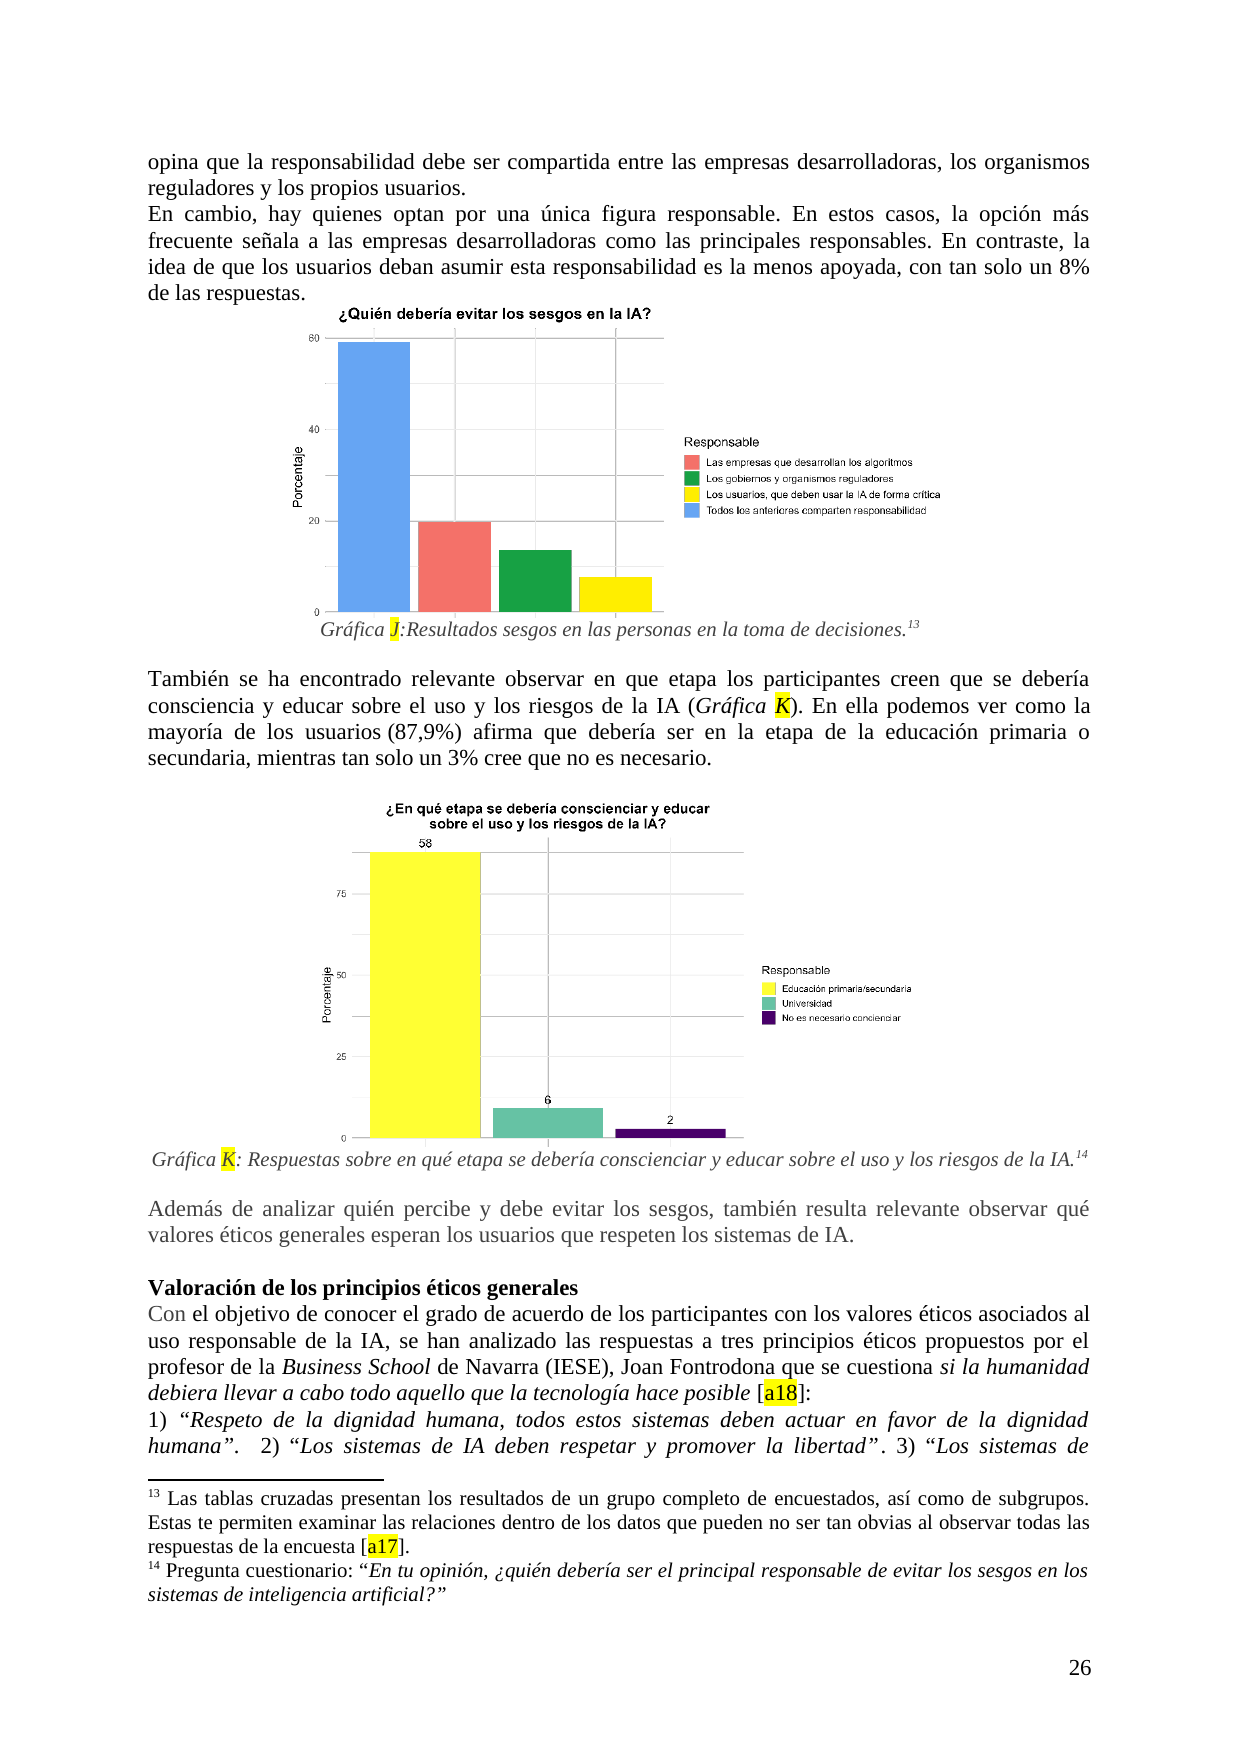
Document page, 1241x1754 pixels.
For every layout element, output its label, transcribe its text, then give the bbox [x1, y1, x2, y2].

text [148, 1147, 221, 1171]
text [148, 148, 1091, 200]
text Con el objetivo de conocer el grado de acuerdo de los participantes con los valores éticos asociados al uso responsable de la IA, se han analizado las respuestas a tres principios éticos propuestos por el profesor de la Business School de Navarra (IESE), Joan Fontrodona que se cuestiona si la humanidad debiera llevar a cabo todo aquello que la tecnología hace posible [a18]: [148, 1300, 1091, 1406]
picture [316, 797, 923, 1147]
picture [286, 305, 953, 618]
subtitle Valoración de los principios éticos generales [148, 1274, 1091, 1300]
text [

...

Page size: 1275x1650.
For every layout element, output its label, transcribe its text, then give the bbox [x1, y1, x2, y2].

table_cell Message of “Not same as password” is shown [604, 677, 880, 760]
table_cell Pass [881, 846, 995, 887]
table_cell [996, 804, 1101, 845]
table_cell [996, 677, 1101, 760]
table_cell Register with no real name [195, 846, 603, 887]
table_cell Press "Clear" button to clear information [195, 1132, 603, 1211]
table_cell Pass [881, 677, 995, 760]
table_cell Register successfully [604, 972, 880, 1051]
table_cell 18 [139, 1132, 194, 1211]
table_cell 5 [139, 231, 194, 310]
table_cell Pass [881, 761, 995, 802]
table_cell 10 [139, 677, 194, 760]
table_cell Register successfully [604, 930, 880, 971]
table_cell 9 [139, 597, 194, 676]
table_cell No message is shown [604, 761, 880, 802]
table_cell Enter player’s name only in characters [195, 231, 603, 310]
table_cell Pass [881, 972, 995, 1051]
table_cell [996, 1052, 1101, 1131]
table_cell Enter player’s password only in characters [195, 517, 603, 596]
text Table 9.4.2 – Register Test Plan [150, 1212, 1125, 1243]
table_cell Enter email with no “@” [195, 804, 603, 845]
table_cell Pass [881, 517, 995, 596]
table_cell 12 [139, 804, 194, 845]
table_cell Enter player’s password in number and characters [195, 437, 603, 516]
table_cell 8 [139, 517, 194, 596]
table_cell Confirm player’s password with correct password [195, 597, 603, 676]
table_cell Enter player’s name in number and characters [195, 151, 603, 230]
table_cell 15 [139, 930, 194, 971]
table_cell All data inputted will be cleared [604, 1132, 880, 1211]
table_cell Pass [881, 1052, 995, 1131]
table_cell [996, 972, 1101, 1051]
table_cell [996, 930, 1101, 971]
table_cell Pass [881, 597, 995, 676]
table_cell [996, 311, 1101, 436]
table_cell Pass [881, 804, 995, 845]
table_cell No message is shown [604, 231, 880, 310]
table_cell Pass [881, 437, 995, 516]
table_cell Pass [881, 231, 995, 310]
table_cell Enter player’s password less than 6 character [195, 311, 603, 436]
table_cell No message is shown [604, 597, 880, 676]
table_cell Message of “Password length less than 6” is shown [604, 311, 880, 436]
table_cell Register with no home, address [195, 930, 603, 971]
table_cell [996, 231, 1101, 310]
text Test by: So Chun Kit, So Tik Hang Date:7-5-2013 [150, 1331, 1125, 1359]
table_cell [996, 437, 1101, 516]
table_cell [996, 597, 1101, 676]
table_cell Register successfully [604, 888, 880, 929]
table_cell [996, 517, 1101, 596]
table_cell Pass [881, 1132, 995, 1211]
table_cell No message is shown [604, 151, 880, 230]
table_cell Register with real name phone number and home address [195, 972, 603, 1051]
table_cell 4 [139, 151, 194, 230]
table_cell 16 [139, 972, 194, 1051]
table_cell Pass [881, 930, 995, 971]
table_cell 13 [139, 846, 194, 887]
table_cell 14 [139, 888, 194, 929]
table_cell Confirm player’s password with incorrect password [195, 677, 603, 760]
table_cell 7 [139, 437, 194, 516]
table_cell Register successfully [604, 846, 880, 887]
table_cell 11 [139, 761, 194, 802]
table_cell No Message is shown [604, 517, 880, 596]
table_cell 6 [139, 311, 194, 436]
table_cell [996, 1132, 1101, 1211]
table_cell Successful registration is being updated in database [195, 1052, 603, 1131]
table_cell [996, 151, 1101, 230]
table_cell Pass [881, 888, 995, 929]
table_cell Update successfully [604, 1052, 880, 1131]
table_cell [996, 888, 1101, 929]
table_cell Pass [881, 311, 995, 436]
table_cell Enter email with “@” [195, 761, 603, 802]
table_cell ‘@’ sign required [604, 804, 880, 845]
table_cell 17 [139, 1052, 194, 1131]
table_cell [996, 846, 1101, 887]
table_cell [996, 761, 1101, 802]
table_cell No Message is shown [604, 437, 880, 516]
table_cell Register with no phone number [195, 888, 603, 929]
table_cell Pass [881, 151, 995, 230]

Required action
Above are records; repeat only the lines starting at the line with "Document page, 1241x1754 pixels." and ending at the line with "text [148, 1147, 221, 1171]", exactly as they appear, both included.

Task answer
Document page, 1241x1754 pixels.
For every layout element, output its label, transcribe its text, then give the bbox [x1, y1, x2, y2].

text [148, 1147, 221, 1171]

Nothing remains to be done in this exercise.